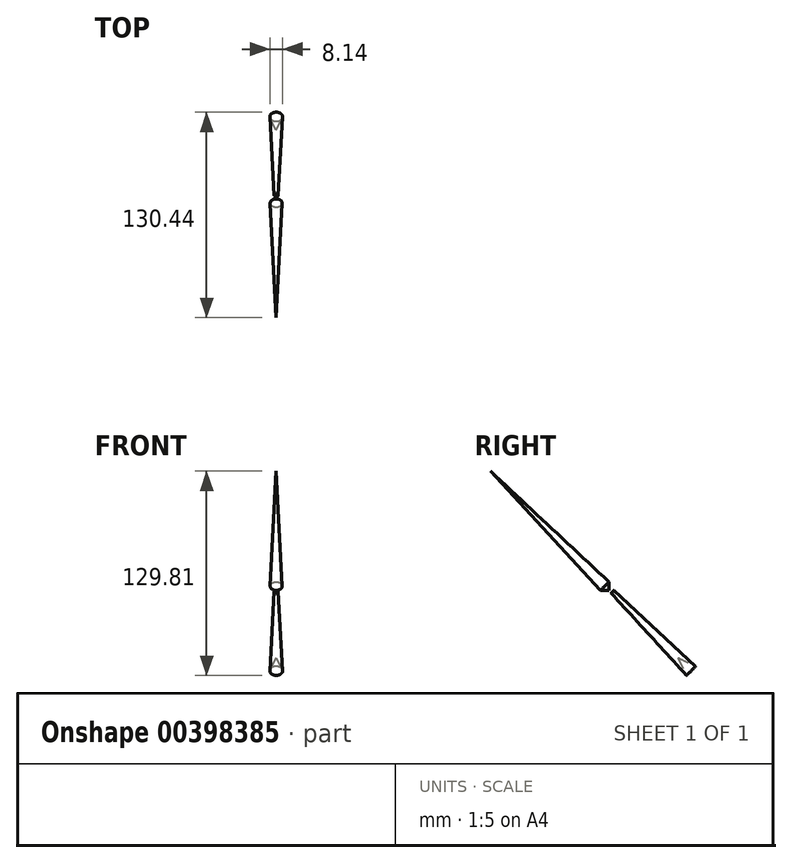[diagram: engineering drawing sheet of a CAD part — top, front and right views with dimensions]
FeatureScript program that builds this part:
annotation { "Feature Type Name" : "Feature", "Feature Type Description" : "" }
export const myFeature = defineFeature(function(context is Context, id is Id, definition is map)
    precondition{}
    {
        {
            var Q0;
            Q0=qCreatedBy(makeId("Right.planeOp"),FACE);
            var sketch = newSketch(context, id + "F0", { "sketchPlane" : qUnion([Q0])});
            skLineSegment(sketch, "E0", {"start": v(0, 0) * mm, "end": v(-75.33, 75.8) * mm});
            skLineSegment(sketch, "E1", {"start": v(-75.33, 75.8) * mm, "end": v(-5.38, 0) * mm});
            skLineSegment(sketch, "E2", {"start": v(-5.38, 0) * mm, "end": v(0, 0) * mm});
            skSolve(sketch);
        }
        {
            var Q0;
            Q0=makeQuery(id+"F0.imprint","IMPRINT",FACE,{"disambiguationData":[TD([[makeQuery(id+"F0.imprint","IMPRINT",EDGE,{"derivedFrom":sQuery(id+"F0.wireOp",EDGE,"E0")}),1.0]])]});
            var Q1;
            Q1=sQuery(id+"F0.wireOp",EDGE,"E0");
            revolve(context, id + "F1", {"entities" : qUnion([Q0]), "axis" : qUnion([Q1]), "revolveType" : RevolveType.FULL});
        }
        {
            var Q0;
            Q0=qCreatedBy(makeId("Right.planeOp"),FACE);
            var sketch = newSketch(context, id + "F2", { "sketchPlane" : qUnion([Q0])});
            skLineSegment(sketch, "E3", {"start": v(0, 5.51) * mm, "end": v(3.12, 0) * mm});
            skLineSegment(sketch, "E4", {"start": v(3.12, 0) * mm, "end": v(3.12, -1.74) * mm});
            skLineSegment(sketch, "E5", {"start": v(3.12, -1.74) * mm, "end": v(43.9, -42.76) * mm});
            skLineSegment(sketch, "E6", {"start": v(-5.77, 0) * mm, "end": v(3.18, -33.12) * mm});
            skLineSegment(sketch, "E7", {"start": v(-5.77, 0) * mm, "end": v(3.12, -1.74) * mm});
            skArc(sketch, "E8", {"start": v(3.18, -33.12) * mm, "mid": v(21.52, -46.46) * mm, "end": v(43.9, -42.76) * mm});
            skLineSegment(sketch, "E9", {"start": v(3.12, 0) * mm, "end": v(55.11, -48.27) * mm});
            skLineSegment(sketch, "E10", {"start": v(55.11, -48.27) * mm, "end": v(43.9, -42.76) * mm});
            skLineSegment(sketch, "E11", {"start": v(0, 5.51) * mm, "end": v(-5.77, 0) * mm});
            skSolve(sketch);
        }
        {
            var Q0;
            Q0=makeQuery(id+"F2.imprint","IMPRINT",FACE,{"disambiguationData":[TD([[makeQuery(id+"F2.imprint","IMPRINT",EDGE,{"derivedFrom":sQuery(id+"F2.wireOp",EDGE,"E4")}),1.0]])]});
            var Q1;
            Q1=sQuery(id+"F2.wireOp",EDGE,"E5");
            revolve(context, id + "F3", {"entities" : qUnion([Q0]), "axis" : qUnion([Q1]), "revolveType" : RevolveType.FULL});
        }
    });
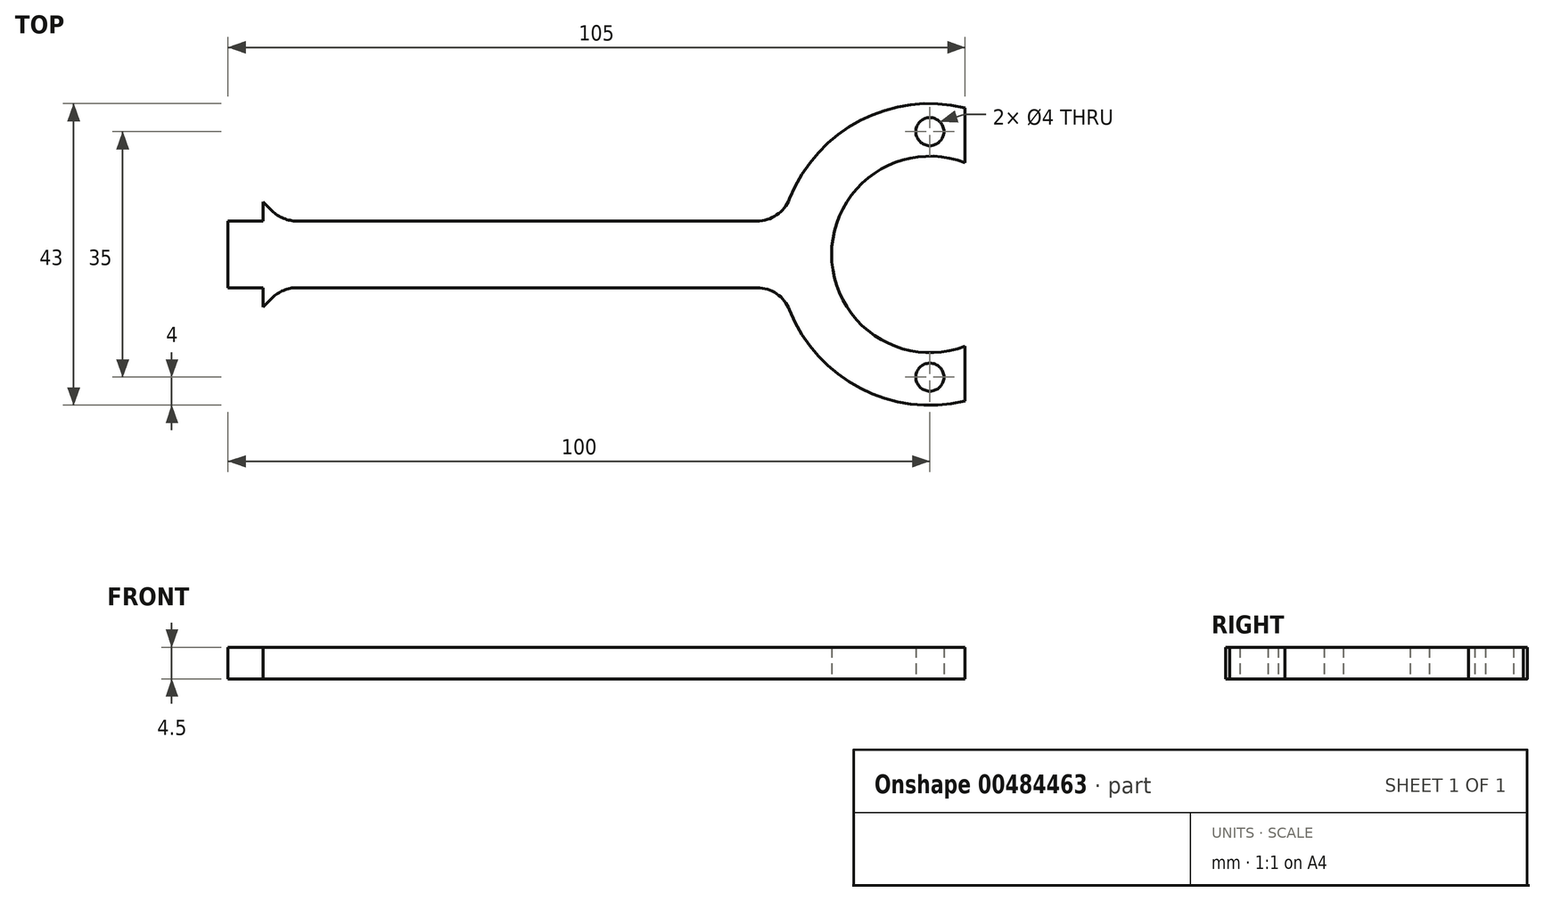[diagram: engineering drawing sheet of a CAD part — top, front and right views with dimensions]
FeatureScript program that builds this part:
annotation { "Feature Type Name" : "Feature", "Feature Type Description" : "" }
export const myFeature = defineFeature(function(context is Context, id is Id, definition is map)
    precondition{}
    {
        {
            var Q0;
            Q0=qCreatedBy(makeId("Top.planeOp"),FACE);
            var sketch = newSketch(context, id + "F0", { "sketchPlane" : qUnion([Q0])});
            skLineSegment(sketch, "E0.bottom", {"start": v(-50, 4.75) * mm, "end": v(50, 4.75) * mm});
            skLineSegment(sketch, "E0.top", {"start": v(-50, -4.75) * mm, "end": v(50, -4.75) * mm});
            skLineSegment(sketch, "E0.left", {"start": v(-50, 4.75) * mm, "end": v(-50, -4.75) * mm});
            skLineSegment(sketch, "E0.right", {"start": v(50, 4.75) * mm, "end": v(50, -4.75) * mm});
            skCircle(sketch, "E1", {"center": v(50, 0) * mm, "radius": 14 * mm});
            skCircle(sketch, "E2", {"center": v(50, 0) * mm, "radius": 21.5 * mm});
            skLineSegment(sketch, "E3", {"start": v(50, 39.25) * mm, "end": v(50, -32.9) * mm});
            skCircle(sketch, "E4", {"center": v(50, 17.5) * mm, "radius": 2 * mm});
            skCircle(sketch, "E5", {"center": v(50, -17.5) * mm, "radius": 2 * mm});
            skLineSegment(sketch, "E6", {"start": v(55, 39.07) * mm, "end": v(55, -32.83) * mm});
            skLineSegment(sketch, "E7", {"start": v(-45, 7.5) * mm, "end": v(-45, -7.5) * mm});
            skLineSegment(sketch, "E8", {"start": v(-45, -7.5) * mm, "end": v(-37.5, 0) * mm});
            skLineSegment(sketch, "E9", {"start": v(-37.5, 0) * mm, "end": v(-45, 7.5) * mm});
            skSolve(sketch);
        }
        {
            var Q0;
            {var subQ0=sQuery(id+"F0.wireOp",EDGE,"E0.left");Q0=makeQuery(id+"F0.imprint","IMPRINT",FACE,{"disambiguationData":[TD([[makeQuery(id+"F0.imprint","IMPRINT",EDGE,{"derivedFrom":subQ0}),1.0]])]});}
            var Q1;
            {var subQ0=sQuery(id+"F0.wireOp",EDGE,"E2");var subQ1=sQuery(id+"F0.wireOp",EDGE,"E0.bottom");var subQ2=makeQuery(id+"F0.imprint","INTERSECT",VERTEX,{"derivedFrom":[subQ1,subQ0]});Q1=makeQuery(id+"F0.imprint","IMPRINT",FACE,{"disambiguationData":[TD([[makeQuery(id+"F0.imprint","IMPRINT",EDGE,{"disambiguationData":[TD([[subQ2,-1.0]])],"derivedFrom":subQ1}),-1.0]])]});}
            var Q2;
            {var subQ1=sQuery(id+"F0.wireOp",EDGE,"E2");var subQ6=sQuery(id+"F0.wireOp",EDGE,"E0.bottom");var subQ9=makeQuery(id+"F0.imprint","INTERSECT",VERTEX,{"derivedFrom":[subQ6,subQ1]});Q2=makeQuery(id+"F0.imprint","IMPRINT",FACE,{"disambiguationData":[TD([[makeQuery(id+"F0.imprint","IMPRINT",EDGE,{"disambiguationData":[TD([[subQ9,-1.0]])],"derivedFrom":subQ6}),1.0]])]});}
            var Q3;
            {var subQ1=sQuery(id+"F0.wireOp",EDGE,"E2");var subQ3=sQuery(id+"F0.wireOp",EDGE,"E0.top");var subQ4=makeQuery(id+"F0.imprint","INTERSECT",VERTEX,{"derivedFrom":[subQ3,subQ1]});Q3=makeQuery(id+"F0.imprint","IMPRINT",FACE,{"disambiguationData":[TD([[makeQuery(id+"F0.imprint","IMPRINT",EDGE,{"disambiguationData":[TD([[subQ4,-1.0]])],"derivedFrom":subQ3}),-1.0]])]});}
            var Q4;
            {var subQ0=sQuery(id+"F0.wireOp",EDGE,"E3");var subQ1=sQuery(id+"F0.wireOp",EDGE,"E1");var subQ2=makeQuery(id+"F0.imprint","INTERSECT",VERTEX,{"disambiguationData":[OD(1.0)],"derivedFrom":[subQ1,subQ0]});Q4=makeQuery(id+"F0.imprint","IMPRINT",FACE,{"disambiguationData":[TD([[makeQuery(id+"F0.imprint","IMPRINT",EDGE,{"disambiguationData":[TD([[subQ2,-1.0]])],"derivedFrom":subQ1}),-1.0]])]});}
            var Q5;
            {var subQ0=sQuery(id+"F0.wireOp",EDGE,"E3");var subQ1=sQuery(id+"F0.wireOp",EDGE,"E1");var subQ2=makeQuery(id+"F0.imprint","INTERSECT",VERTEX,{"disambiguationData":[OD(0.0)],"derivedFrom":[subQ1,subQ0]});Q5=makeQuery(id+"F0.imprint","IMPRINT",FACE,{"disambiguationData":[TD([[makeQuery(id+"F0.imprint","IMPRINT",EDGE,{"disambiguationData":[TD([[subQ2,1.0]])],"derivedFrom":subQ1}),-1.0]])]});}
            var Q6;
            {var subQ0=sQuery(id+"F0.wireOp",EDGE,"E9");var subQ6=sQuery(id+"F0.wireOp",EDGE,"E0.bottom");var subQ9=makeQuery(id+"F0.imprint","INTERSECT",VERTEX,{"derivedFrom":[subQ6,subQ0]});Q6=makeQuery(id+"F0.imprint","IMPRINT",FACE,{"disambiguationData":[TD([[makeQuery(id+"F0.imprint","IMPRINT",EDGE,{"disambiguationData":[TD([[subQ9,-1.0]])],"derivedFrom":subQ6}),-1.0]])]});}
            var Q7;
            {var subQ5=sQuery(id+"F0.wireOp",EDGE,"E7");var subQ6=sQuery(id+"F0.wireOp",EDGE,"E0.bottom");var subQ7=makeQuery(id+"F0.imprint","INTERSECT",VERTEX,{"derivedFrom":[subQ6,subQ5]});Q7=makeQuery(id+"F0.imprint","IMPRINT",FACE,{"disambiguationData":[TD([[makeQuery(id+"F0.imprint","IMPRINT",EDGE,{"disambiguationData":[TD([[subQ7,-1.0]])],"derivedFrom":subQ6}),-1.0]])]});}
            var Q8;
            {var subQ0=sQuery(id+"F0.wireOp",EDGE,"E7");var subQ1=sQuery(id+"F0.wireOp",EDGE,"E0.bottom");var subQ2=makeQuery(id+"F0.imprint","INTERSECT",VERTEX,{"derivedFrom":[subQ1,subQ0]});Q8=makeQuery(id+"F0.imprint","IMPRINT",FACE,{"disambiguationData":[TD([[makeQuery(id+"F0.imprint","IMPRINT",EDGE,{"disambiguationData":[TD([[subQ2,-1.0]])],"derivedFrom":subQ1}),1.0]])]});}
            var Q9;
            {var subQ0=sQuery(id+"F0.wireOp",EDGE,"E7");var subQ1=sQuery(id+"F0.wireOp",EDGE,"E0.top");var subQ2=makeQuery(id+"F0.imprint","INTERSECT",VERTEX,{"derivedFrom":[subQ1,subQ0]});Q9=makeQuery(id+"F0.imprint","IMPRINT",FACE,{"disambiguationData":[TD([[makeQuery(id+"F0.imprint","IMPRINT",EDGE,{"disambiguationData":[TD([[subQ2,-1.0]])],"derivedFrom":subQ1}),-1.0]])]});}
            extrude(context, id + "F1", {"entities" : qUnion([Q0, Q1, Q2, Q3, Q4, Q5, Q6, Q7, Q8, Q9]), "depth" : 4.5 * mm});
        }
        {
            var Q0;
            Q0=makeQuery(id+"F1.opExtrude","SWEPT_EDGE",EDGE,{"disambiguationData":[OSD([sQuery(id+"F0.wireOp",EDGE,"E0.top"),sQuery(id+"F0.wireOp",EDGE,"E2")])]});
            var Q1;
            Q1=makeQuery(id+"F1.opExtrude","SWEPT_EDGE",EDGE,{"disambiguationData":[OSD([sQuery(id+"F0.wireOp",EDGE,"E0.bottom"),sQuery(id+"F0.wireOp",EDGE,"E2")])]});
            var Q2;
            Q2=makeQuery(id+"F1.opExtrude","SWEPT_EDGE",EDGE,{"disambiguationData":[OSD([sQuery(id+"F0.wireOp",EDGE,"E0.top"),sQuery(id+"F0.wireOp",EDGE,"E8")])]});
            var Q3;
            Q3=makeQuery(id+"F1.opExtrude","SWEPT_EDGE",EDGE,{"disambiguationData":[OSD([sQuery(id+"F0.wireOp",EDGE,"E0.bottom"),sQuery(id+"F0.wireOp",EDGE,"E9")])]});
            fillet(context, id + "F2", {"entities" : qUnion([Q0, Q1, Q2, Q3]), "radius" : 5 * mm, "tangentPropagation" : true, "allowEdgeOverflow" : false});
        }
    });
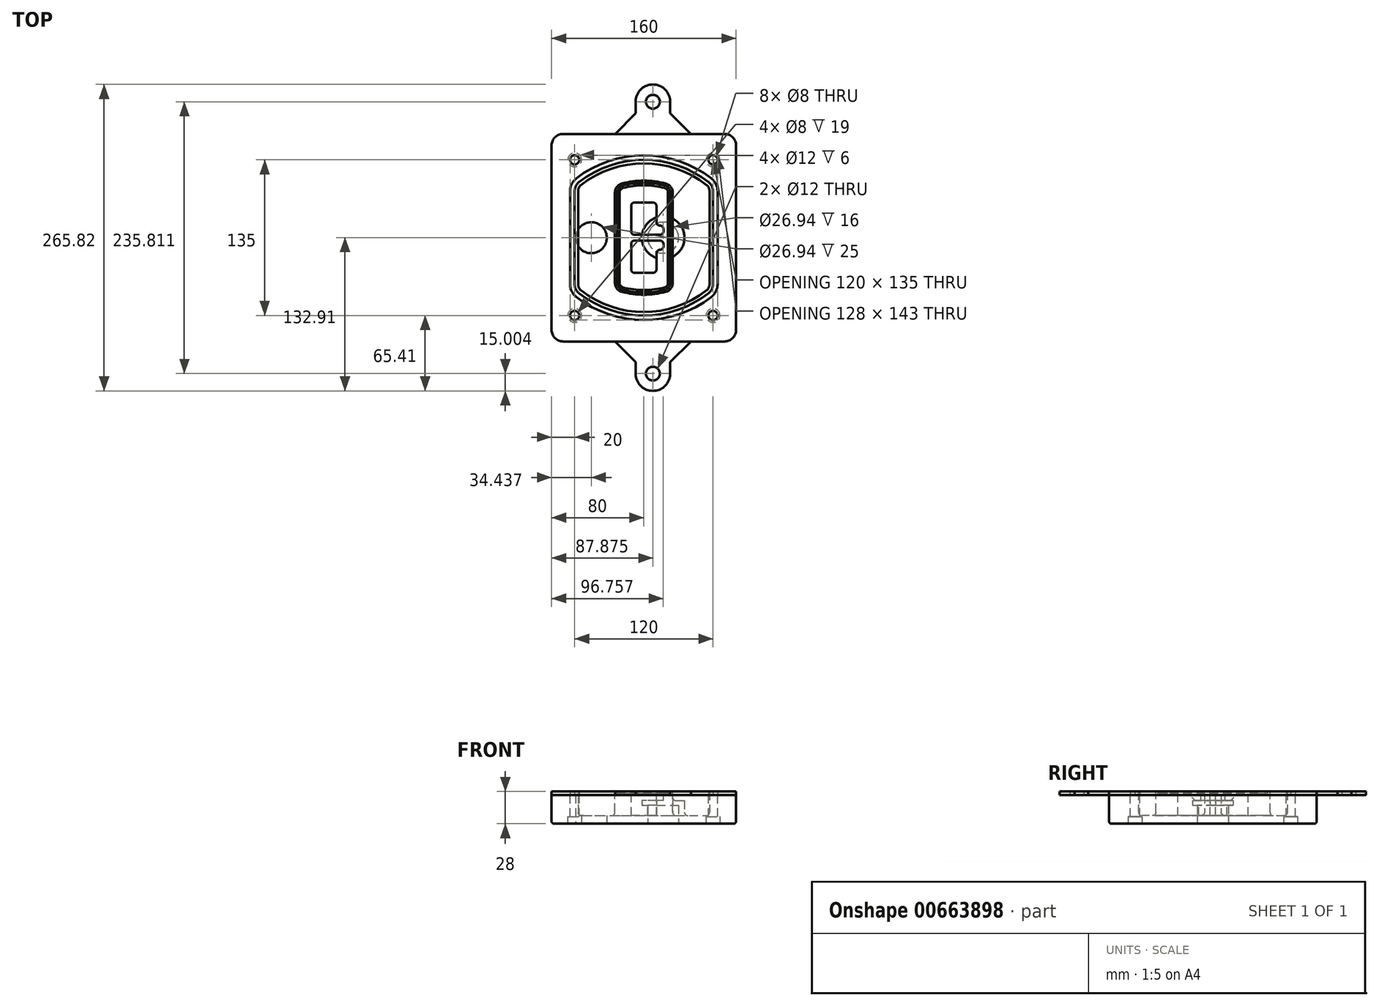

☆ ☆ ☆ ☆ ☆

**Your goal**
Count the lines in the entries above that contain the string "revolveType", and reply with only the number.

**Output of the task**
2